The slowness with which it acts, and the predominance of its relaxing powers, are favorable to its free and general use in all the cases above indicated, and in all the consequences directly and indirectly connected with such cases. It is neither so slow, so almost purely relaxant, nor so cathartic, as leptandra; but is more tonic, and a much better general alterative. It should not be depended on as a prompt evacuant, but as a slow hepatic and cholagogue, best suited for sub- acute and chronic cases. It not unfrequently needs to be combined with more stimulating agents such as hydrastis and gentiana among the tonics, and menispermum among alteratives. Its range of combination with various classes of more stimulating agents, is very wide; and although some physicians fully appreciate its value, the profession at large seems scarcely aware of the true worth of this agent. Disappointment will arise if it is given with the hope of securing prompt and vigorous results; for its gentleness and reliable persistency are what give it such value in many cases where remedial measures are often urged too violently.

This article is too bulky to be used in powdered form, but is given in some one or other of its preparations.

Pharmaceutical Preparations: I. Decoction. Crushed bark of euonymus, two ounces; boiling water, a quart. Digest at a fair heat for an hour, strain with pressure, add two ounces of sugar, and enough water to make a quart. This is quite laxative in doses of two fluid ounces every four hours; but is mentioned chiefly on account of its great popularity in some sections for "breaking the ague"a pint drank at intervals several hours before an anticipated chill, being pronounced almost infallible. So far as hepatic action is concerned, it will be found of the first efficacy: but no judicious physician would omit following it with a sound stimulating tonic.

II. Extract. Treated with water and alcohol, the root yields a pretty abundant extract, and a valuable one. In habitual costiveness, it forms a fine basis for a laxative pill, especially if combined with extract of juglans and the mass stiffened with powdered xanthoxylum. From five to ten grains of the extract may be used night and morning.
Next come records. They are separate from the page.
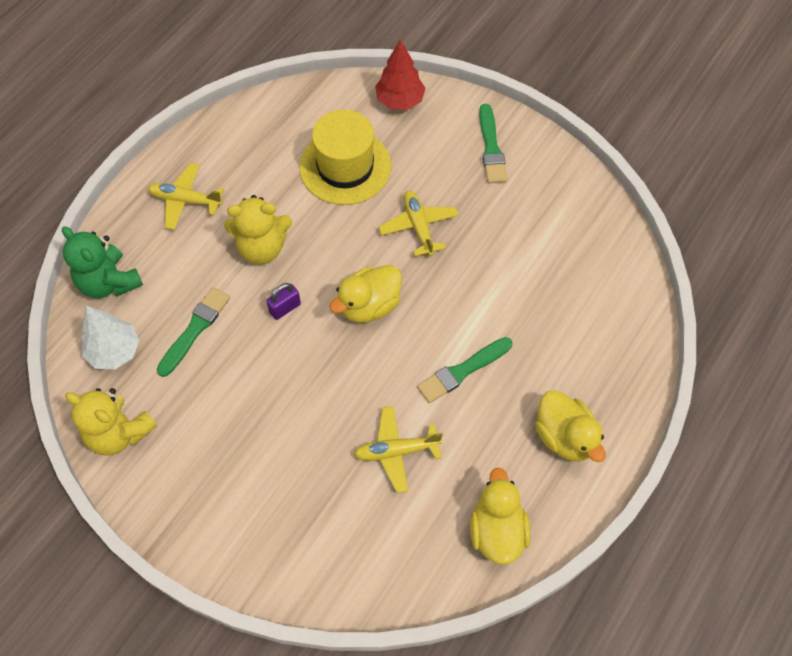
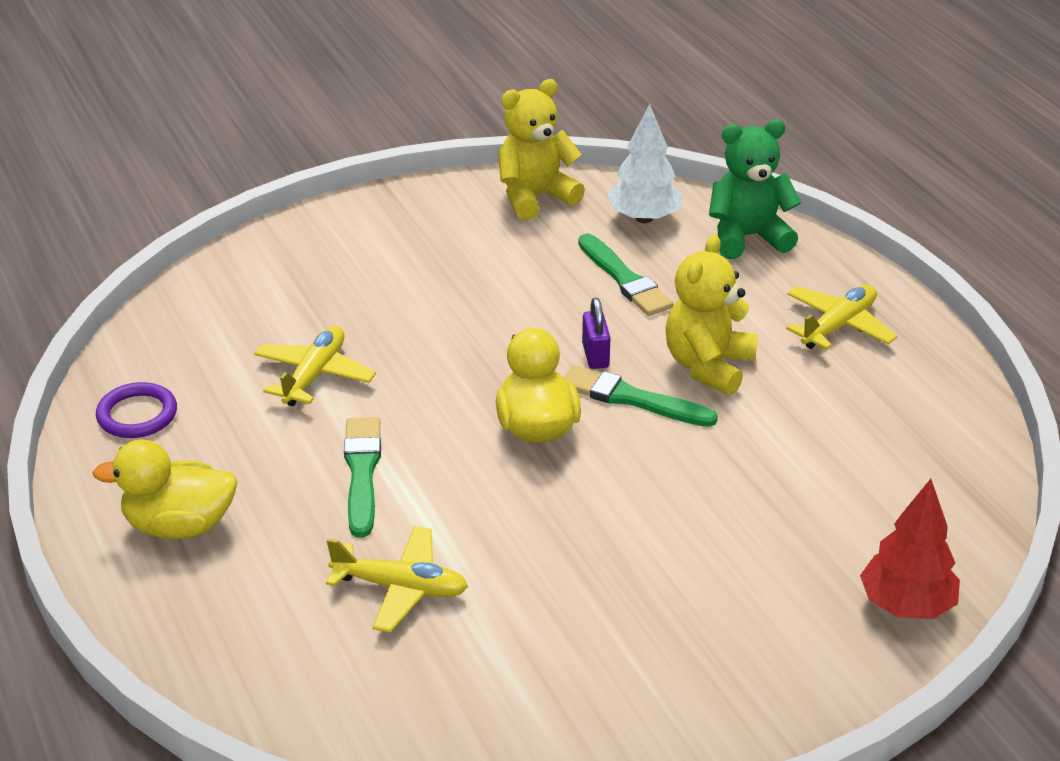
camera: 120 degrees right, 25 degrees down
yellow hat [299,109,391,205] -> none
yellow plane [379,190,458,256] -> yellow plane moved to [326,526,468,632]
yellow duck [470,468,530,565] -> purple ring [96,382,177,438]
green brush [479,104,507,183] -> green brush moved to [564,365,718,427]

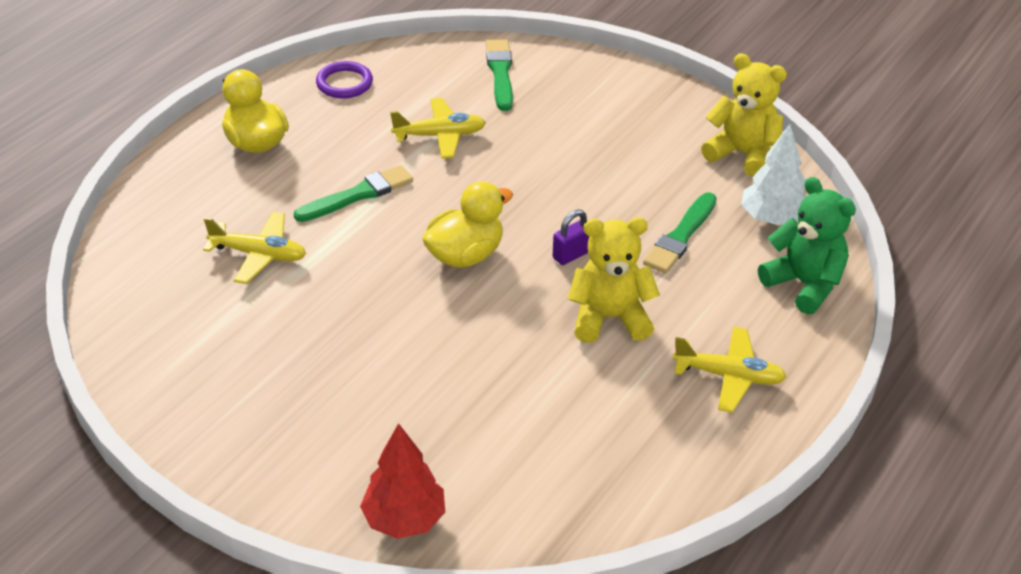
camera: 60 degrees right, 5 degrees up
yellow plane [326,526,468,632] -> yellow plane turned 60 degrees counterclockwise [203,212,306,284]
green brush [564,365,718,427] -> green brush moved to [486,39,513,111]

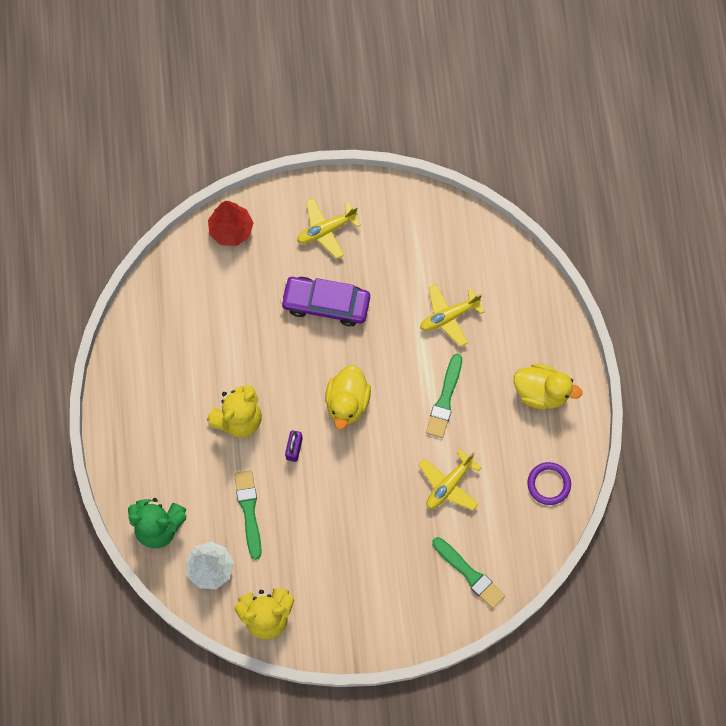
camera: 140 degrees right, 30 degrees up
yellow plane [673,327,787,413] -> yellow plane moved to [297,198,361,259]
none -> purple car [281,277,370,326]

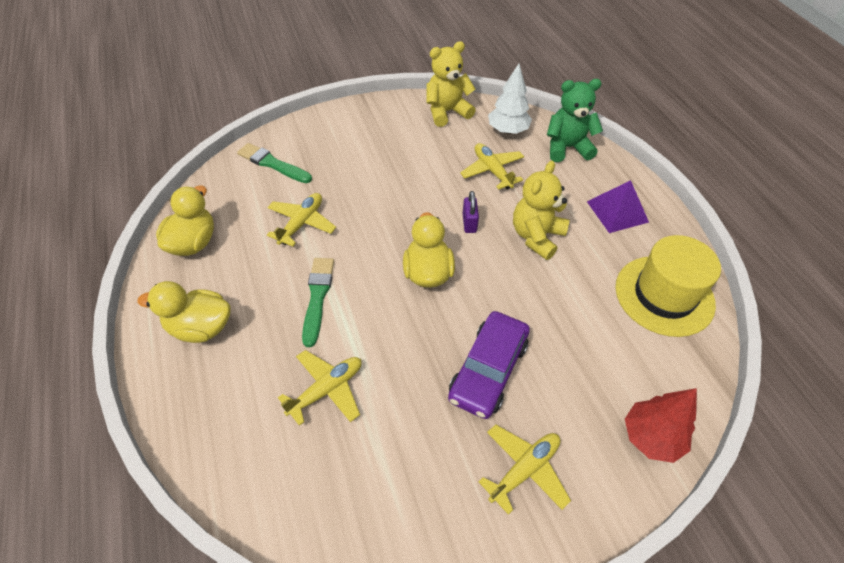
camera: 165 degrees right, 20 degrees down
green brush [234,470,262,560] -> yellow plane [460,143,524,189]
purple car [281,277,370,326] -> purple car turned 120 degrees clockwise [448,311,530,419]
purple ring [527,462,571,505] -> yellow duck [156,186,214,256]
none -> purple pyramid [587,180,649,233]
none -> yellow hat [615,235,721,337]

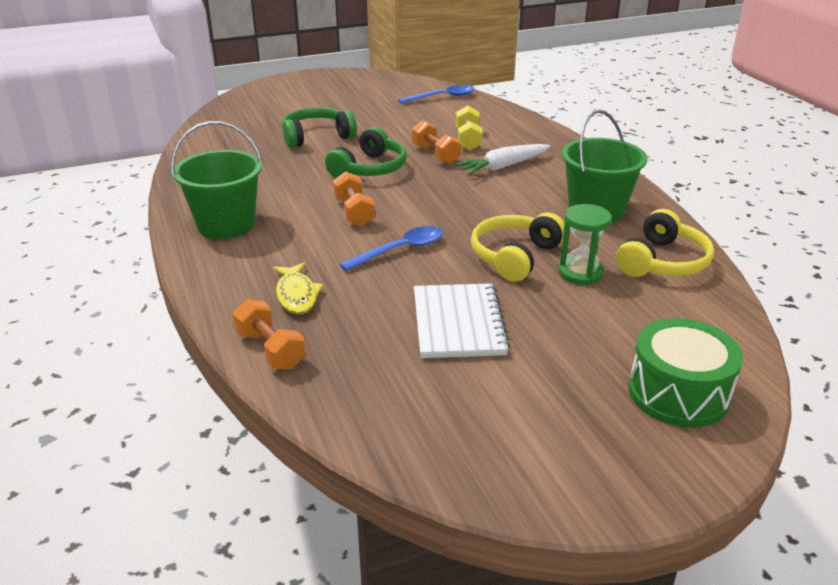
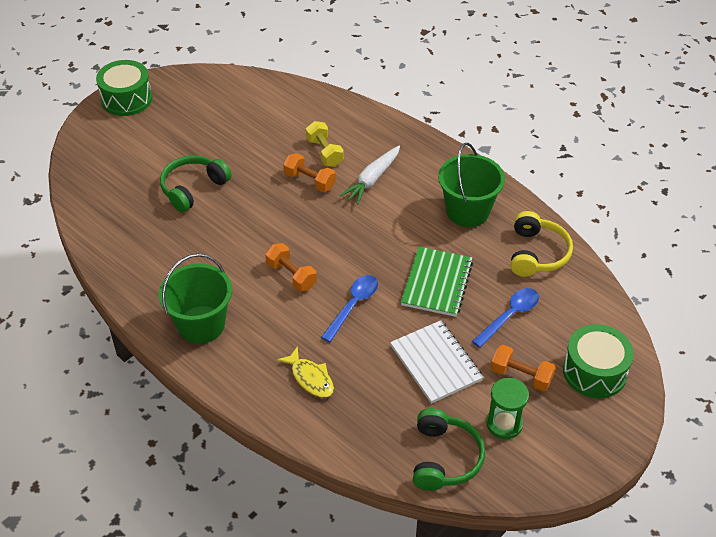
camera: 25 degrees left, 15 degrees up
orange dumbbell [232,299,305,370] -> orange dumbbell moved to [491,345,556,391]
green headphones [325,127,407,178] -> green headphones moved to [413,408,485,491]
blue spoon [398,85,475,103] -> blue spoon moved to [472,288,539,348]
yellow headphones [471,212,565,282] -> green notebook [401,247,473,317]
green hourglass [559,204,612,285] -> green hourglass moved to [486,378,529,439]
none -> green drum [96,60,152,116]

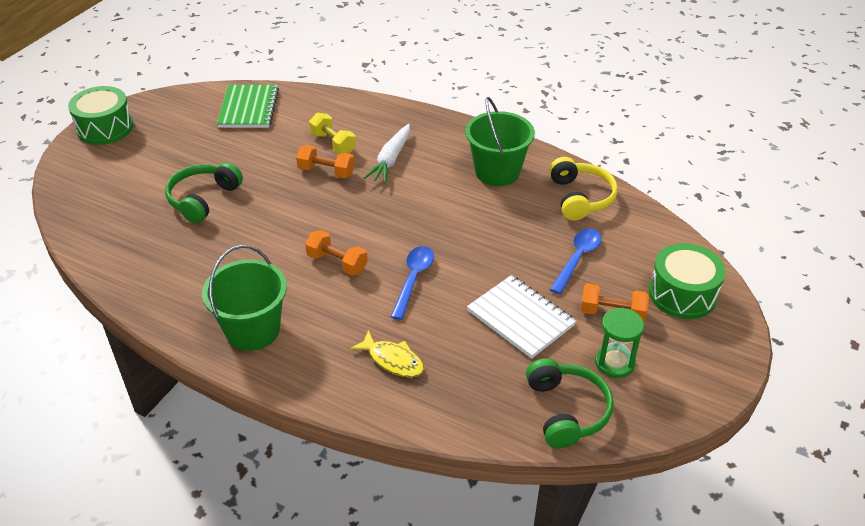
camera: 15 degrees left, 5 degrees down
green notebook [401,247,473,317] -> green notebook moved to [217,85,279,128]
III. Fluid Extract. This is prepared after the manner of the fluid extract of menispermum. It is one of the best preparations of this class, and may advantageously be added to sirups when its action is needed. Dose, half a drachm or more, three times a day.

A pleasant and very serviceable liver pill may be made by using extract of euonymus, softened with a little essence of peppermint, and stiffened into a pill mass with equal parts of powdered bitter root and golden seal, and one-tenth part capsicum. They are laxative without being distinctly cathartic. This agent enters into a variety of compounds with aralia hispida, hydrastis, fraxinus, gentiana ochroleuca, artemisia, juglans, etc. I have employed it to excellent advantage for biliousness and the intermediate treatment of agues, by making a sirup of four parts euonymus, two parts balmony, one part hydrastis, and one-fourth part xanthoxylum.